Column 1, on the left:
- 2600 cubic inch Ray-Way backpack. Amazing. Just 10.6 ounces.
- white trash compactor bag to use as a waterproof liner for backpack
- Pataginia waist pouch, containing cash and cards in waterproof ziplock, iPhone in plastic case and ziplock, and spare glasses with clip-on sunglasses.
- 2 bandanas: a half bandana as a pee rag; a full banadana as a sweat-wiper, washcloth/towel for trail “sponge baths,” a hot pad for cooking, and a way to hide my horrible hair when I take off my cap.
- Warm weather Ray-Way sleeping quilt in stowbag
- Sea to Summit inflatable pillow
- Thermarest Neo Air inflatable mattress.
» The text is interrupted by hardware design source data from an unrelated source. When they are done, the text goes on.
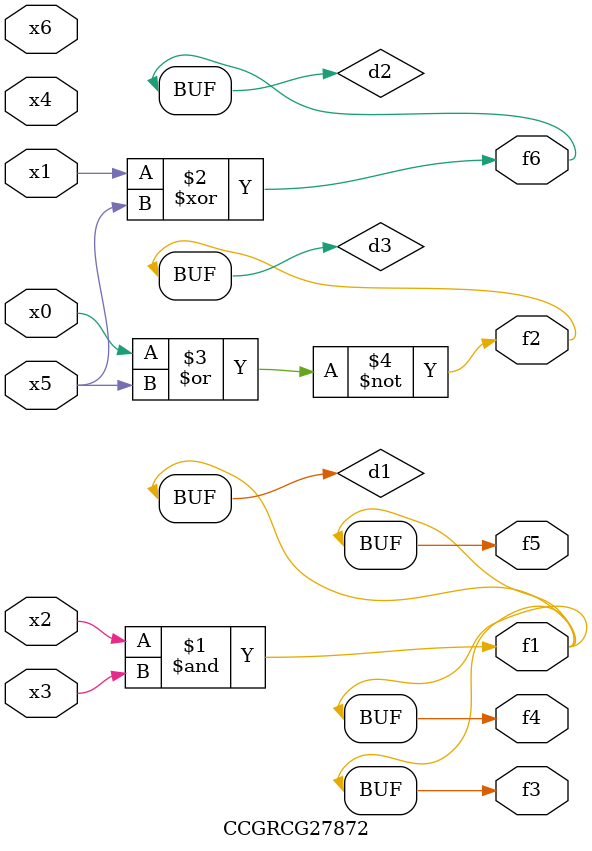
<source format=v>
module CCGRCG27872(
	input x0, x1, x2, x3, x4, x5, x6,
	output f1, f2, f3, f4, f5, f6
);

	wire d1, d2, d3;

	and (d1, x2, x3);
	xor (d2, x1, x5);
	nor (d3, x0, x5);
	assign f1 = d1;
	assign f2 = d3;
	assign f3 = d1;
	assign f4 = d1;
	assign f5 = d1;
	assign f6 = d2;
endmodule

</source>
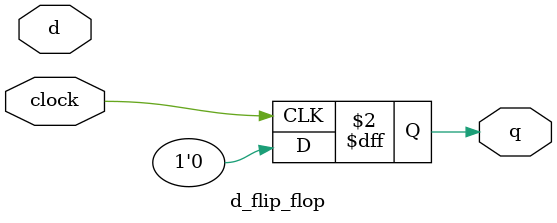
<source format=sv>
module d_flip_flop
(
    input  clock,
    input  d,
    output logic q
);

    always_ff @ (posedge clock)
        q <= 1'b0;

endmodule

</source>
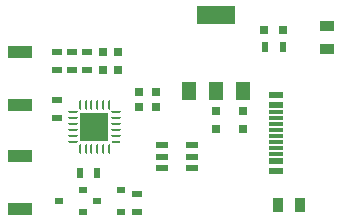
<source format=gbr>
%TF.GenerationSoftware,Altium Limited,Altium Designer,24.5.1 (21)*%
G04 Layer_Color=8421504*
%FSLAX45Y45*%
%MOMM*%
%TF.SameCoordinates,A89F510B-B2DD-4167-9D38-4ED2E7CAC25F*%
%TF.FilePolarity,Positive*%
%TF.FileFunction,Paste,Top*%
%TF.Part,Single*%
G01*
G75*
%TA.AperFunction,ConnectorPad*%
%ADD10R,1.15000X0.60000*%
%ADD11R,1.15000X0.30000*%
%TA.AperFunction,SMDPad,CuDef*%
%ADD12R,3.30000X1.60000*%
%ADD13R,1.20000X1.60000*%
%ADD14R,2.00000X1.05000*%
%ADD19R,0.80000X0.60000*%
%ADD25R,0.80000X0.80000*%
%ADD26R,0.80000X0.80000*%
%TA.AperFunction,NonConductor*%
%ADD64R,1.61276X1.61276*%
%TA.AperFunction,SMDPad,CuDef*%
%ADD65R,0.84390X0.54390*%
%ADD66R,0.54390X0.84390*%
%ADD67R,1.26041X0.91041*%
%ADD68R,0.91041X1.26041*%
G04:AMPARAMS|DCode=69|XSize=0.2098mm|YSize=0.78015mm|CornerRadius=0.1049mm|HoleSize=0mm|Usage=FLASHONLY|Rotation=180.000|XOffset=0mm|YOffset=0mm|HoleType=Round|Shape=RoundedRectangle|*
%AMROUNDEDRECTD69*
21,1,0.20980,0.57035,0,0,180.0*
21,1,0.00000,0.78015,0,0,180.0*
1,1,0.20980,0.00000,0.28518*
1,1,0.20980,0.00000,0.28518*
1,1,0.20980,0.00000,-0.28518*
1,1,0.20980,0.00000,-0.28518*
%
%ADD69ROUNDEDRECTD69*%
G04:AMPARAMS|DCode=70|XSize=0.78015mm|YSize=0.2098mm|CornerRadius=0.1049mm|HoleSize=0mm|Usage=FLASHONLY|Rotation=180.000|XOffset=0mm|YOffset=0mm|HoleType=Round|Shape=RoundedRectangle|*
%AMROUNDEDRECTD70*
21,1,0.78015,0.00000,0,0,180.0*
21,1,0.57035,0.20980,0,0,180.0*
1,1,0.20980,-0.28518,0.00000*
1,1,0.20980,0.28518,0.00000*
1,1,0.20980,0.28518,0.00000*
1,1,0.20980,-0.28518,0.00000*
%
%ADD70ROUNDEDRECTD70*%
%ADD71R,0.78116X0.21080*%
%ADD72R,2.35099X2.35099*%
%ADD73R,1.03962X0.53962*%
D10*
X16537500Y6470000D02*
D03*
Y6390000D02*
D03*
Y5910000D02*
D03*
Y5830000D02*
D03*
D11*
Y6325000D02*
D03*
Y6275000D02*
D03*
Y6225000D02*
D03*
Y6175000D02*
D03*
Y5975000D02*
D03*
Y6025000D02*
D03*
Y6075000D02*
D03*
Y6125000D02*
D03*
D12*
X16030000Y7150000D02*
D03*
D13*
X16260001Y6510000D02*
D03*
X16030000D02*
D03*
X15800000D02*
D03*
D14*
X14370000Y5952500D02*
D03*
Y5507500D02*
D03*
Y6832500D02*
D03*
Y6387500D02*
D03*
D19*
X15025000Y5575000D02*
D03*
X15227000Y5670000D02*
D03*
Y5480000D02*
D03*
X14699001Y5575000D02*
D03*
X14900999Y5670000D02*
D03*
Y5480000D02*
D03*
D25*
X16600000Y7020000D02*
D03*
X16439999D02*
D03*
X15525000Y6495000D02*
D03*
X15375000D02*
D03*
X15525000Y6370000D02*
D03*
X15375000D02*
D03*
D26*
X15070000Y6685000D02*
D03*
Y6835000D02*
D03*
X15200000Y6685000D02*
D03*
Y6835000D02*
D03*
X16030000Y6185000D02*
D03*
Y6335000D02*
D03*
X16260001Y6185000D02*
D03*
Y6335000D02*
D03*
D64*
X15000000Y6200000D02*
D03*
D65*
X14680000Y6835000D02*
D03*
Y6685000D02*
D03*
X14810001Y6835000D02*
D03*
Y6685000D02*
D03*
X14680000Y6280000D02*
D03*
Y6430000D02*
D03*
X15360001Y5635000D02*
D03*
Y5485000D02*
D03*
X14939999Y6685000D02*
D03*
Y6835000D02*
D03*
D66*
X14875000Y5810000D02*
D03*
X15025000D02*
D03*
X16445000Y6880000D02*
D03*
X16595000D02*
D03*
D67*
X16970000Y6865000D02*
D03*
Y7055000D02*
D03*
D68*
X16745000Y5540000D02*
D03*
X16555000D02*
D03*
D69*
X15125000Y6014875D02*
D03*
X15075000D02*
D03*
X15025000D02*
D03*
X14975000D02*
D03*
X14925000D02*
D03*
X14875000D02*
D03*
Y6385125D02*
D03*
X14925000D02*
D03*
X14975000D02*
D03*
X15025000D02*
D03*
X15075000D02*
D03*
X15125000D02*
D03*
D70*
X14814874Y6075000D02*
D03*
Y6125000D02*
D03*
Y6175000D02*
D03*
Y6225000D02*
D03*
Y6275000D02*
D03*
Y6325000D02*
D03*
X15185126D02*
D03*
Y6275000D02*
D03*
Y6225000D02*
D03*
Y6175000D02*
D03*
Y6125000D02*
D03*
D71*
Y6075000D02*
D03*
D72*
X15000000Y6200000D02*
D03*
D73*
X15572501Y5950000D02*
D03*
Y6045000D02*
D03*
X15822501D02*
D03*
Y5950000D02*
D03*
Y5855000D02*
D03*
X15572501D02*
D03*
%TF.MD5,22f10de5c84953060098faf88781350a*%
M02*

</source>
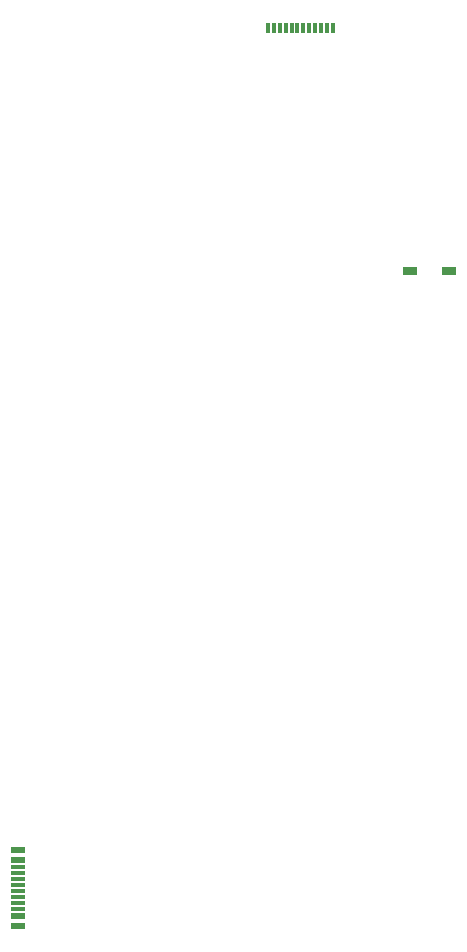
<source format=gbr>
%TF.GenerationSoftware,KiCad,Pcbnew,(6.0.5)*%
%TF.CreationDate,2022-06-18T14:01:58-07:00*%
%TF.ProjectId,OF1 v1,4f463120-7631-42e6-9b69-6361645f7063,rev?*%
%TF.SameCoordinates,Original*%
%TF.FileFunction,Paste,Top*%
%TF.FilePolarity,Positive*%
%FSLAX46Y46*%
G04 Gerber Fmt 4.6, Leading zero omitted, Abs format (unit mm)*
G04 Created by KiCad (PCBNEW (6.0.5)) date 2022-06-18 14:01:58*
%MOMM*%
%LPD*%
G01*
G04 APERTURE LIST*
%ADD10R,1.240000X0.600000*%
%ADD11R,1.240000X0.300000*%
%ADD12R,0.300000X0.900000*%
%ADD13R,1.210000X0.730000*%
G04 APERTURE END LIST*
D10*
%TO.C,J5*%
X123699393Y-104771075D03*
X123699393Y-111171075D03*
X123699393Y-105571075D03*
X123699393Y-110371075D03*
D11*
X123699393Y-106221075D03*
X123699393Y-109721075D03*
X123699393Y-106721075D03*
X123699393Y-109221075D03*
X123699393Y-107221075D03*
X123699393Y-108721075D03*
X123699393Y-107721075D03*
X123699393Y-108221075D03*
%TD*%
D12*
%TO.C,J2*%
X150318981Y-35153600D03*
X149818981Y-35153600D03*
X149318981Y-35153600D03*
X148818981Y-35153600D03*
X148318981Y-35153600D03*
X147818981Y-35153600D03*
X147318981Y-35153600D03*
X146818981Y-35153600D03*
X146318981Y-35153600D03*
X145818981Y-35153600D03*
X145318981Y-35153600D03*
X144818981Y-35153600D03*
%TD*%
D13*
%TO.C,D2*%
X156821100Y-55753600D03*
X160181100Y-55753600D03*
%TD*%
M02*

</source>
I must be comfortable sleeping.
- Ray-Way net tent that attaches under:
- Ray-Way tarp (I love my net tent and tarp!) The tarp also has a covering for one end, for more protection from wind or rain
- Rolled up vinyl ground cloth for under net tent
- 8 tent pegs
- small cookpot in odor-proof plastic bag. Presently wrapped in insulating layer that lets me heat food to boiling and then steep w/o using fuel
- Gas canister and Pocket Rocket burner
- long handled titanium spoon and Bic lighter
- 2 plastic Smart water bottles. One for water, one for Nuun electrolight drink
- 2 rolled up water bags
- Sawyer water filter. Dirty water from water bags in one end, clean out the other in bottles.
- Sea to Summit bag with roll down top to put food bag in when hanging up at night, away from bears’ reach
- rolled up odor proof food bag
- rope in small bag: used to hang bear bag from a high branch out far from the trunk of the tree. Hypothetically.
- extra clothing: 1 pair undies, 1 spare sports bra, 1 pair extra socks, rain jacket, rain kilt for lower body, insect net head cover, tshirt and knit capris for clean sleepwear
- Road I.D. bracelet. I heartily recommend this for all running, cycling, hiking, walking.
- guidebook and waterproof Rite in the Rain notebook/journal and pen
- Medical bag
- insect spray, hand sanitizer, sunscreen, lip balm, eye drops
- tech/bedtime bag: phone battery pack, cables, eye mask, ear plugs, lightweight Petzl eLite headlamp
- hygiene bag: liquid Campsuds for body and cook pot, toothpaste tablets (yay, Amazon!), toothbrush with handle cut in half (such a classic backpacker thing to do), face cream
- half a roll of TP, small ziplock to collect used TP, tent peg to dig holes for #2. It’s important to “Leave No Trace” that you were there. No, toilet paper doesn’t decompose quickly. Kilimanjaro was littered with it. Disgusting.
That’s it, folks!
Bill and I will drive to Front Royal, VA, early tomorrow, leave the car at a hotel and catch a shuttle ride north to Harpers Ferry, WV.
Tuesday morning, the elusive dream turns into hard reality. Bill will hike 5 days with me back to the car, say sayonara, and I’ll be on my own on the trail.
Sort of. Don’t be surprised by future stories of some interesting folks I meet along the way.
And thank you for reading this LOOOONG post. Trust me, they’ll be shorter from now on. ?
Sorry, ticks, you can’t hide under this short hair! Thanks, Connie.